Among the chronic health problems the project will focus on are cardiovascular diseases, multiple sclerosis (MS), rheumatism, chronic obstructive lung diseases and asthma. UHasselt has particular expertise in MS research.

An important part of the project involves finding biomarkers to detect the ageing of the immune system. Biomarkers are substances in the blood that indicate the presence of diseases.

“We will evaluate existing biomarkers and try to find new ones,” explains Pannemans. “With a set of good biomarkers, we will design a diagnostic tool to check for diseases related to the ageing immune system.” 

At an early stage

Research centre imo-imomec – a joint initiative by  UHasselt and nanotechnology research centre imec – will then turn this basic diagnostic tool into concrete technology, known as biosensors. These biosensors can be used on larger groups of patients.

The biomarkers will also be used to examine immune therapy methods. Immune therapy is a targeted treatment method, meaning the immune system is stimulated to focus on battling a specific health problem. “This research is still in a very early stage, so we won’t carry out such experiments on people,” Pannemans says.

We will analyse the reasons behind the ageing process of the immune system and try out ways to slow down this process

- Kim Pannemans

The work on the biomarkers should also help researchers develop more customised treatments for patients. “About 70% of patients suffering from an age-related chronic disease no longer respond to general therapies,” said Pannemans. “In the long-term we hope to contribute to the development of a system that enables doctors to prescribe a treatment adjusted to a patient’s specific needs.”

A second important part of the project concentrates on experiments with nutraceuticals – products derived from food sources with extra health benefits. The team will test the effect of three kinds of nutraceuticals, on asthma patients and others.

The project will examine the effect of the nutraceutical Mona001, developed by Limburg biomedical company MonaCell, one of the project’s partners. “Elderly test people will take the nutraceutical and also do power training,” explains Pannemans. “We will analyse the extent to which the nutraceutical helps strengthen their muscles.”

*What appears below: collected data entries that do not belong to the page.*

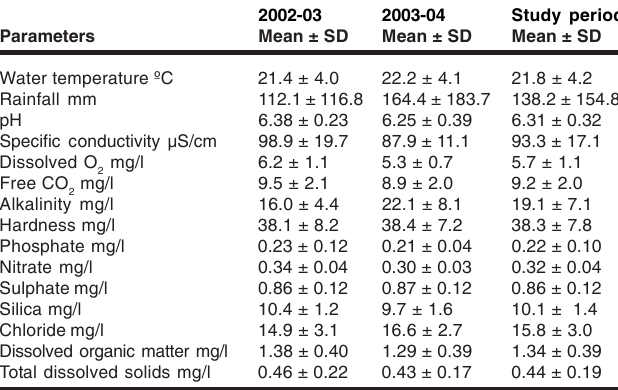
Table 1. Abiotic factors of Loktak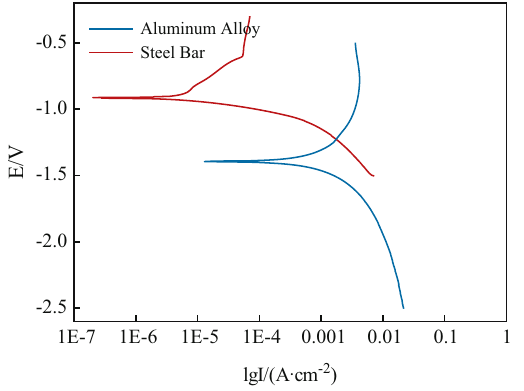
Figure 12: Polarization curves of the steel bar and aluminium alloy in the saturated Ca ( OH ) 2 solution.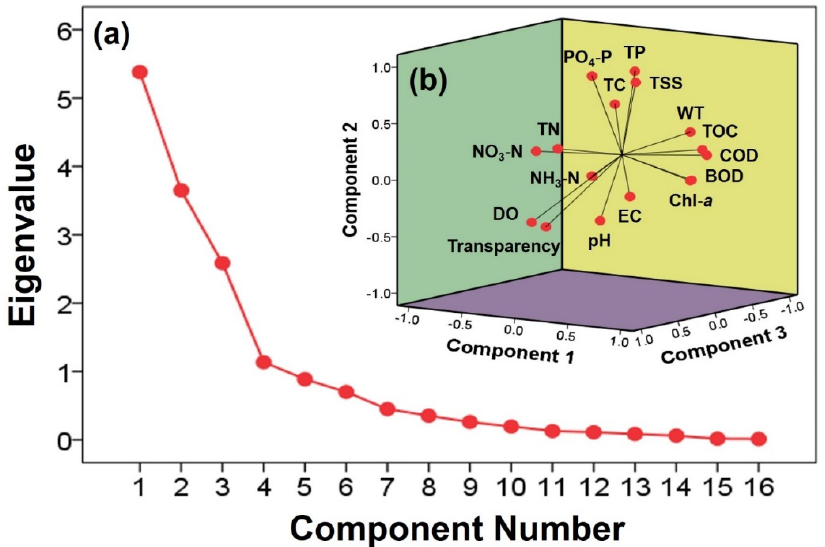
Figure 7. Principal component analysis of measured parameters by ( a ) screen plot of the characteristic roots (eigenvalues); ( b ) component plot in rotated space.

For the studies on people, UHasselt can count on the expertise of Limburg’s Happy Aging platform: a community of experts, companies, care organisations, knowledge institutes and policymakers devoted to boosting innovation revolving around improving the ageing experience. Happy Aging serves as a living lab, organising product and service tests by elderly people that allow them to live at home longer, more safely and in better conditions.

Economic boost

Apart from improving the health of the general population and reducing the costs for the health-care sector, the project also aims to encourage the economy in Flanders, specifically in Limburg. “Our work can boost the R&D of our companies and lead to the production of new applications,” says Pannemans.

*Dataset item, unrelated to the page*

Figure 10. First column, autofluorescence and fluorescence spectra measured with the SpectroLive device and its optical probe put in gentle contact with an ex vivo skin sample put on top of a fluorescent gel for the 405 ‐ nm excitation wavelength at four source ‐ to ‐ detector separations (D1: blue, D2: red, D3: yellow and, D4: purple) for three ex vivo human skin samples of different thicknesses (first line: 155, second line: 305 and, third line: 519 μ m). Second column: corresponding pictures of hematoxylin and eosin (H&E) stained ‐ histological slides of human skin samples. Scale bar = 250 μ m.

The project responds closely to the goals put forward in the Salk recovery programme for Limburg, set up in 2013 by the Flemish government after the closure of the Ford factory in Genk was announced. One of the programme’s goals is to develop initiatives in the life sciences and health-care sectors, particularly niches with a strong growth potential, such as healthy ageing.

For the project, which began at the end of March, UHasselt is working with other universities in Belgium, Germany and the Netherlands. There are also several companies involved, including MonaCell and imo-imomec, which are both based in Diepenbeek, near Hasselt.

The project, which will last for three years, is supported by the Interreg cross-border programme of the EU’s regional development fund, and by local partners such as the province of Limburg. About €4.8 million is being invested in the project, with the Interreg contribution worth about half of the costs.